Malheureusement, cela a tellement été mal fait -il n’y a pas eu de bac pro- qu’on ne reçoit actuellement dans ce secteur que moins de 1% des élèves, au lieu des 30% envisagés. L’EP accueille aujourd’hui les élèves qui ratent leur 1re ou 2e année secondaire, les exclus. Et il faut savoir que tant qu’il n’y a pas de formation professionnelle supérieure,  il n’y aura pas de bac pro. Et c’est sur cela qu’on est en train de travailler justement.

- Il y a réellement une relation étroite entre les trois secteurs de l’éducation (enseignement supérieur, éducation nationale et formation professionnelle), ne vaut-il pas mieux qu’ils soient réunis dans une seule institution ?

Ce sont certes trois segments, mais un seul secteur. On est en train de détourner un peu la question du bac pro et d’imaginer un diplôme équivalent qui offre la possibilité à son détenteur d’avoir les mêmes droits que le bachelier s’il se dirige vers la vie professionnelle ou continue ses études sinon vers l’enseignement supérieur, au moins vers une formation professionnelle supérieure. Actuellement, nous avons dans le secteur de l’EP, un diplôme d’enseignement supérieur 1 qui sanctionne une année d’études et le 2 pour la deuxième année. Ces diplômes ne figurent même pas dans la grille des salaires et ils sont méconnus de tous. On fait donc dans la gymnastique pour offrir aux diplômés 2 une inscription en TS via les passerelles.

Maintenant, avec le nouveau cursus que nous avons proposé et qui est accepté par le gouvernement, soit trois années d’études après le moyen comme le bac et après il y aura un Brevet de l’enseignement supérieur qui sanctionnera le Brevet de formation professionnelle supérieur. D’ailleurs, cette semaine, il y aura du nouveau sur cette question. Pour être clair, il s’agira de l’équivalent du bac et de la licence, mais qui s’appelleront autrement.

- Pour ce qui est de l’encadrement, la FP n’attire pas les compétences ni les diplômés par manque de valorisation. Qu’est-ce qui est prévu pour cela ?

C’est en train d’évoluer.
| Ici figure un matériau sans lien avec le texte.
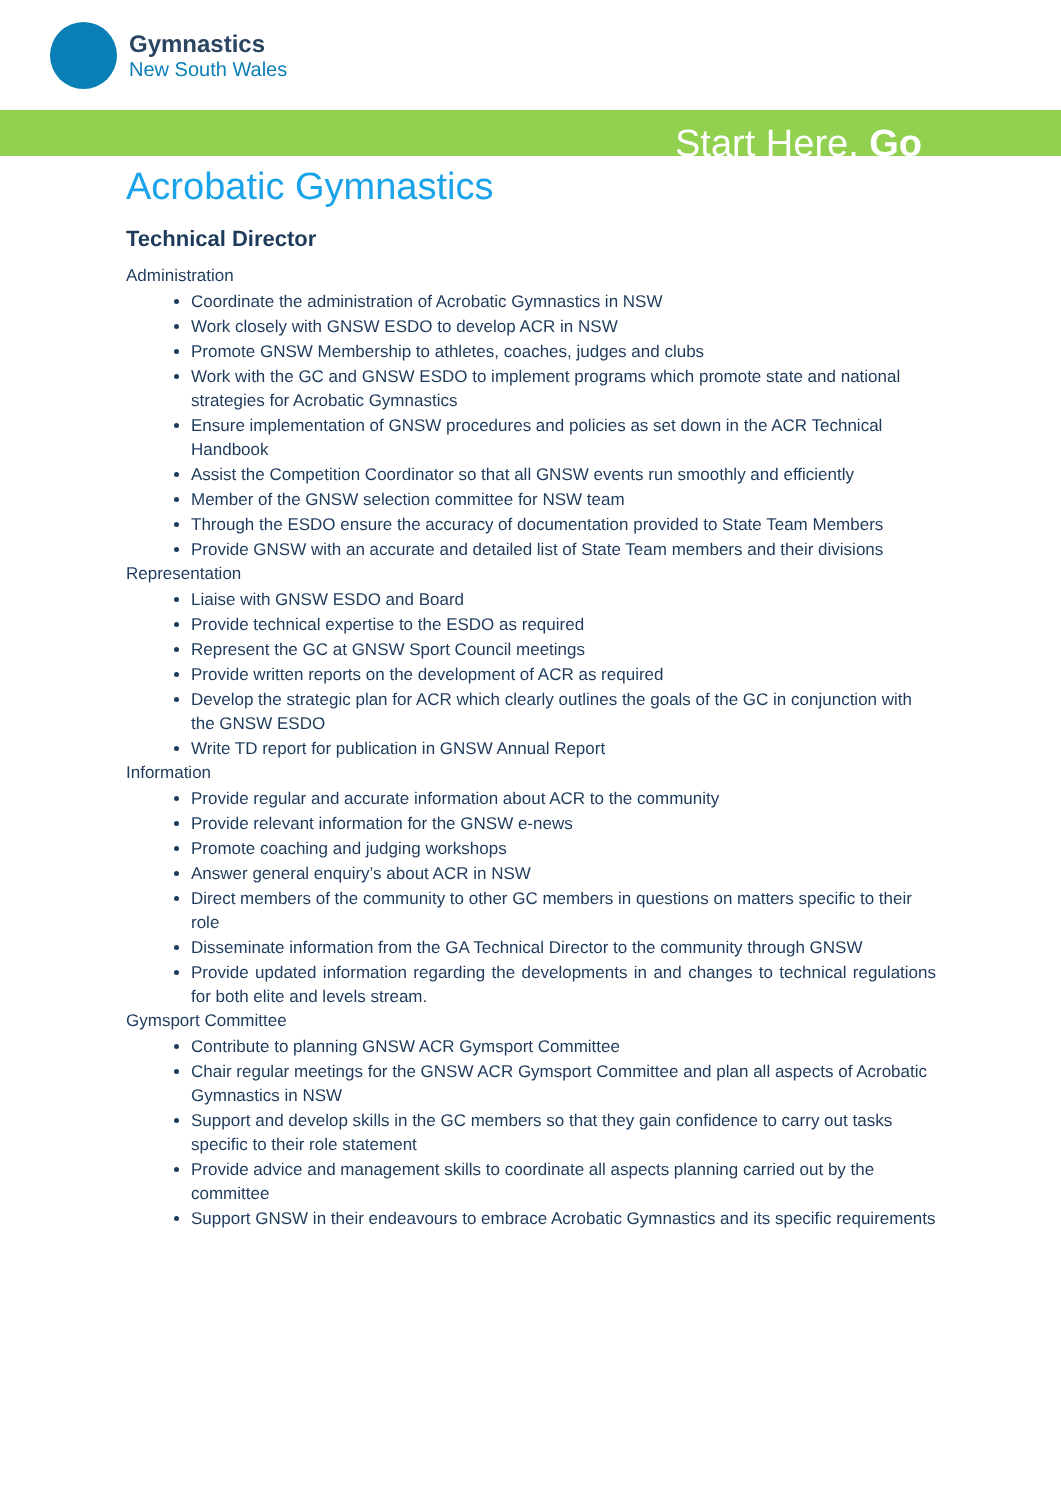Gymnastics
New South Wales
Start Here. Go
Acrobatic Gymnastics
Technical Director
Administration
Coordinate the administration of Acrobatic Gymnastics in NSW
Work closely with GNSW ESDO to develop ACR in NSW
Promote GNSW Membership to athletes, coaches, judges and clubs
Work with the GC and GNSW ESDO to implement programs which promote state and national strategies for Acrobatic Gymnastics
Ensure implementation of GNSW procedures and policies as set down in the ACR Technical Handbook
Assist the Competition Coordinator so that all GNSW events run smoothly and efficiently
Member of the GNSW selection committee for NSW team
Through the ESDO ensure the accuracy of documentation provided to State Team Members
Provide GNSW with an accurate and detailed list of State Team members and their divisions
Representation
Liaise with GNSW ESDO and Board
Provide technical expertise to the ESDO as required
Represent the GC at GNSW Sport Council meetings
Provide written reports on the development of ACR as required
Develop the strategic plan for ACR which clearly outlines the goals of the GC in conjunction with the GNSW ESDO
Write TD report for publication in GNSW Annual Report
Information
Provide regular and accurate information about ACR to the community
Provide relevant information for the GNSW e-news
Promote coaching and judging workshops
Answer general enquiry’s about ACR in NSW
Direct members of the community to other GC members in questions on matters specific to their role
Disseminate information from the GA Technical Director to the community through GNSW
Provide updated information regarding the developments in and changes to technical regulations for both elite and levels stream.
Gymsport Committee
Contribute to planning GNSW ACR Gymsport Committee
Chair regular meetings for the GNSW ACR Gymsport Committee and plan all aspects of Acrobatic Gymnastics in NSW
Support and develop skills in the GC members so that they gain confidence to carry out tasks specific to their role statement
Provide advice and management skills to coordinate all aspects planning carried out by the committee
Support GNSW in their endeavours to embrace Acrobatic Gymnastics and its specific requirements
Il est prévu cette année de recruter des formateurs de niveau supérieur. Ensuite, il y a la possibilité de recrutement pour les centres de formation spécialisés, où la barre des exigences est très haute. Et des candidats, il y en a. Beaucoup d’ingénieurs et de magistères se proposent aux postes. Par ailleurs, nous avons un institut, celui de Birkhadem, qui est dédié exclusivement à la formation des formateurs.

Après les exigences académiques, le formateur doit faire une année de formation pédagogique dans cet institut. Tous les formateurs doivent suivre des formations statutaires toutes les quatre années. Réellement, on met le paquet sur la formation des formateurs, en plus des formations dispensées lors de l’acquisition de nouveaux matériels ou celles qui entrent dans le cadre de la collaboration ou de coopération avec nos partenaires.

- Le secteur privé de la formation a-t-il apporté une plus-value ?

Je le considère comme un secteur complémentaire de ce que nous sommes en train de faire. Mais sincèrement, il ne répond pas à ce que nous aurions aimé. Il y a 500 établissements privés de formation, qui accueillent moins de 17 000 stagiaires, c’est tout dire. En plus, 90% de ces établissements sont installés dans les chefs-lieux de wilaya.

Les formations qu’ils dispensent ont trait à l’informatique, au secrétariat ou à la gestion…je veux bien que le privé se développe, mais dès qu’il s’agit d’investissement lourd en équipements et autres, il n’y a personne. Cela dit, il y a des exceptions. Comme à Bordj Bou Arréridj, où j’ai vu quelqu’un qui forme dans la conduite des engins ou ceux qui font dans le montage des plaques photovoltaïques.

- Dans les wilayas du Sud et malgré les résultats importants des élèves en mathématiques, ces régions souffrent du manque d’établissements de formation dans ce domaine…

Notre stratégie dans le Sud et ailleurs, prend en compte l’évolution des technologies. Le numérique s’impose, la digitalisation de l’économie est mondiale. Il faut qu’on se prépare dans ce domaine qui n’exige pas de grands diplômes supérieurs. On parle d’ailleurs de la déqualification, c’est-à-dire que le numérique va imposer de nouveaux métiers mais au niveau des moyens d’encadrement. C’est le rôle de notre ministère et pas celui de l’enseignement supérieur. Il a cette responsabilité de se préparer à ce boom.